In a recent piece in the Los Angeles Times, theater critic Charles McNulty disagreed with the notion that Equity has been "ignoring its members and of setting out to destroy the city's unique ecosystem of small theater," and he questioned the value of L.A.'s small theater scene as "a flourishing hotbed of experiment."

As the sole remaining full-time newspaper theater critic in L.A., it is understandable that McNulty would take that view. His beat is essentially the major and mid-sized theaters in town, with trips to New York, Orange County and San Diego to cover the larger theater venues. So, his experience with L.A.'s smaller theater scene is limited, as he himself admits.

McNulty's hope, which he concedes may be a "critic's pipe dream," is that mid-size institutions could develop that offer adventurous plays not currently found in L.A.'s larger theaters and, at the same time, attract audiences and ultimately become profitable enough to pay their actors a living (not a minimum) wage. Unfortunately, McNulty's dream, while admirable, is indeed a pipe dream. There is no indication that L.A. audiences would support many more of the mid-sized venues he envisions, nor is there much appetite for theatrical producers or even actor-based companies to take the extraordinary leap into the mid-sized minefield.
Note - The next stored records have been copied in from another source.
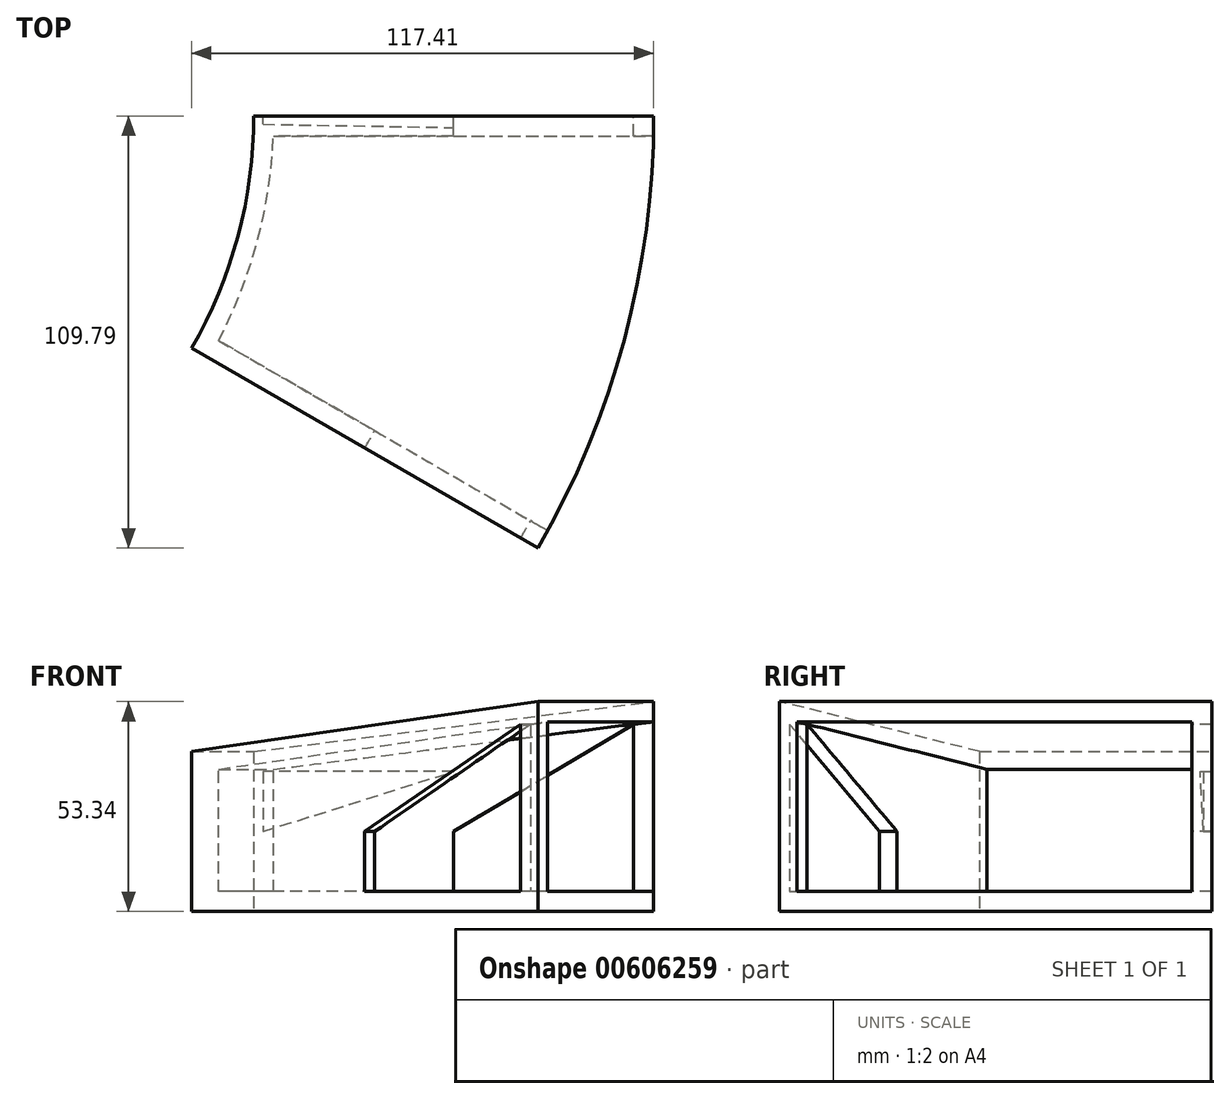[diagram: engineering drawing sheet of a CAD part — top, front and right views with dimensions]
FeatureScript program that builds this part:
annotation { "Feature Type Name" : "Feature", "Feature Type Description" : "" }
export const myFeature = defineFeature(function(context is Context, id is Id, definition is map)
    precondition{}
    {
        {
            var Q0;
            Q0=qCreatedBy(makeId("Front.planeOp"),FACE);
            var sketch = newSketch(context, id + "F0", { "sketchPlane" : qUnion([Q0])});
            skLineSegment(sketch, "E0.bottom", {"start": v(50.8, 20.32) * mm, "end": v(-50.8, 20.32) * mm, "construction": true});
            skLineSegment(sketch, "E0.top", {"start": v(50.8, -20.32) * mm, "end": v(-50.8, -20.32) * mm});
            skLineSegment(sketch, "E0.left", {"start": v(50.8, 20.32) * mm, "end": v(50.8, -20.32) * mm});
            skLineSegment(sketch, "E0.right", {"start": v(-50.8, 20.32) * mm, "end": v(-50.8, -20.32) * mm});
            skPoint(sketch, "E0.middle", {"position": v(0, 0) * mm});
            skLineSegment(sketch, "E1", {"start": v(-50.8, 20.32) * mm, "end": v(50.8, 33.02) * mm});
            skLineSegment(sketch, "E2", {"start": v(50.8, 33.02) * mm, "end": v(50.8, 20.32) * mm});
            skLineSegment(sketch, "E3", {"start": v(-168.78, 401.1) * mm, "end": v(-168.78, -106.9) * mm, "construction": true});
            skSolve(sketch);
        }
        {
            var Q0;
            Q0 = qSketchRegion(id + "F0", true);
            var Q1;
            Q1=sQuery(id+"F0.wireOp",EDGE,"E3");
            revolve(context, id + "F1", {"surfaceOperationType" : NewSurfaceOperationType.NEW, "entities" : qUnion([Q0]), "axis" : qUnion([Q1]), "revolveType" : RevolveType.ONE_DIRECTION, "angle" : 30 * degree});
        }
        {
            var Q0;
            Q0=makeQuery(id+"F1.opRevolve","SWEPT_FACE",FACE,{"disambiguationData":[OSD([sQuery(id+"F0.wireOp",EDGE,"E0.left"),sQuery(id+"F0.wireOp",EDGE,"E2")])]});
            shell(context, id + "F2", {"entities" : qUnion([Q0]), "thickness" : 5.08 * mm});
        }
        {
            var Q0;
            Q0=makeQuery(id+"F1.opRevolve","CAP_FACE",FACE,{"disambiguationData":[OSD([sQuery(id+"F0.wireOp",EDGE,"E0.top"),sQuery(id+"F0.wireOp",EDGE,"E0.left"),sQuery(id+"F0.wireOp",EDGE,"E0.right"),sQuery(id+"F0.wireOp",EDGE,"E1"),sQuery(id+"F0.wireOp",EDGE,"E2")])],"isStart":true});
            var sketch = newSketch(context, id + "F3", { "sketchPlane" : qUnion([Q0])});
            skLineSegment(sketch, "E4", {"start": v(-45.72, 27.27) * mm, "end": v(-45.72, -15.24) * mm});
            skLineSegment(sketch, "E5", {"start": v(-45.72, -15.24) * mm, "end": v(0, -15.24) * mm});
            skLineSegment(sketch, "E6", {"start": v(0, -15.24) * mm, "end": v(0, 0) * mm});
            skLineSegment(sketch, "E7", {"start": v(0, 0) * mm, "end": v(-45.72, 27.27) * mm});
            skPoint(sketch, "E8", {"position": v(0, -7.62) * mm});
            skSolve(sketch);
        }
        {
            var Q0;
            Q0 = qSketchRegion(id + "F3", true);
            var Q1;
            Q1=sQuery(id+"F0.wireOp",EDGE,"E3");
            revolve(context, id + "F4", {"operationType" : NewBodyOperationType.REMOVE, "surfaceOperationType" : NewSurfaceOperationType.NEW, "entities" : qUnion([Q0]), "axis" : qUnion([Q1]), "revolveType" : RevolveType.FULL, "oppositeDirection" : true});
        }
        {
            var Q0;
            Q0=makeQuery(id+"F0.imprint","IMPRINT",FACE,{"disambiguationData":[TD([[makeQuery(id+"F0.imprint","IMPRINT",EDGE,{"derivedFrom":sQuery(id+"F0.wireOp",EDGE,"E0.top")}),-1.0]])]});
            var sketch = newSketch(context, id + "F5", { "sketchPlane" : qUnion([Q0])});
            skLineSegment(sketch, "E9", {"start": v(-48.46, 0) * mm, "end": v(0, 15.24) * mm});
            skLineSegment(sketch, "E10", {"start": v(0, 15.24) * mm, "end": v(-48.46, 15.24) * mm});
            skLineSegment(sketch, "E11", {"start": v(-48.46, 15.24) * mm, "end": v(-48.46, 0) * mm});
            skSolve(sketch);
        }
        {
            var Q0;
            Q0 = qSketchRegion(id + "F5", true);
            var Q1;
            Q1=sQuery(id+"F0.wireOp",EDGE,"E3");
            revolve(context, id + "F6", {"operationType" : NewBodyOperationType.REMOVE, "surfaceOperationType" : NewSurfaceOperationType.NEW, "entities" : qUnion([Q0]), "axis" : qUnion([Q1]), "revolveType" : RevolveType.ONE_DIRECTION, "angle" : 1 * degree});
        }
    });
There is also a fundamental misconception of the role of a labor union in all this. Labor unions are organized for one simple purpose -- to represent their members. They are not there to create or alter the landscape of the marketplace or even to promote higher goals like creating a more vibrant artistic environment. That is the job of the artists, who are the creators, after all. So when a labor union defies a two-thirds vote of its local membership to pursue its own leadership's agenda, it has failed in its core task.

It is difficult to predict where this dispute will lead. The most likely outcome is some negotiated legal agreement which begins with the terms of a legally binding settlement signed almost 30 years ago establishing the 99-seat theater plan. That must be the starting point for any changes in the rules for L.A. theater, not an arbitrary ruling by a national leadership council that appears to have little understanding of L.A. theater, and even less ability to effectively communicate with and represent its membership.
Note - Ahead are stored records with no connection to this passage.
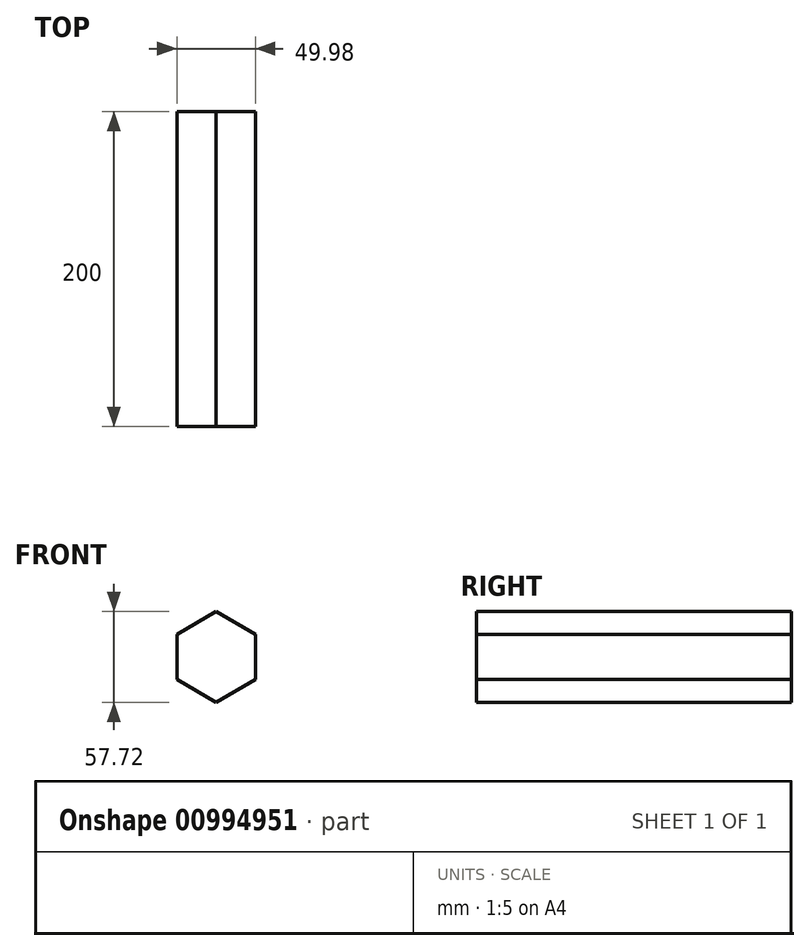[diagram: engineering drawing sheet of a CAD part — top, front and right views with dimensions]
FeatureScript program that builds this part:
annotation { "Feature Type Name" : "Feature", "Feature Type Description" : "" }
export const myFeature = defineFeature(function(context is Context, id is Id, definition is map)
    precondition{}
    {
        {
            var Q0;
            Q0=qCreatedBy(makeId("Front.planeOp"),FACE);
            var sketch = newSketch(context, id + "F0", { "sketchPlane" : qUnion([Q0])});
            skCircle(sketch, "E0.cCircle", {"center": v(0, 0) * mm, "radius": 25 * mm, "construction": true});
            skLineSegment(sketch, "E0.0", {"start": v(25, 14.43) * mm, "end": v(25, -14.43) * mm});
            skLineSegment(sketch, "E0.1", {"start": v(25, -14.43) * mm, "end": v(0, -28.86) * mm});
            skLineSegment(sketch, "E0.2", {"start": v(0, -28.86) * mm, "end": v(-25, -14.43) * mm});
            skLineSegment(sketch, "E0.3", {"start": v(-25, -14.43) * mm, "end": v(-25, 14.43) * mm});
            skLineSegment(sketch, "E0.4", {"start": v(-25, 14.43) * mm, "end": v(0, 28.86) * mm});
            skLineSegment(sketch, "E0.5", {"start": v(0, 28.86) * mm, "end": v(25, 14.43) * mm});
            skPoint(sketch, "E0.0.midPoint", {"position": v(25, 0) * mm});
            skSolve(sketch);
        }
        {
            var Q0;
            Q0 = qSketchRegion(id + "F0", true);
            extrude(context, id + "F1", {"entities" : qUnion([Q0]), "endBound" : BoundingType.SYMMETRIC, "depth" : 200 * mm, "offsetDistance" : 25 * mm});
        }
    });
A more ominous outcome would be a splitting of a union that has been in existence for more than one hundred years. This would not be unprecedented, since many unions that abandoned their membership were soon abandoned themselves. Unfortunately, Equity has been made serious missteps before, when it tried to stifle the Off-Broadway movement in the 1950s and the Off-Off-Broadway movement in 1960s, both of which represented periods of grassroots creative renaissance and produced some of the most important works and institutions in American theater. Hopefully, the Equity leadership will not continue to stand in the way of the continued creative blossoming of the Los Angeles theater community.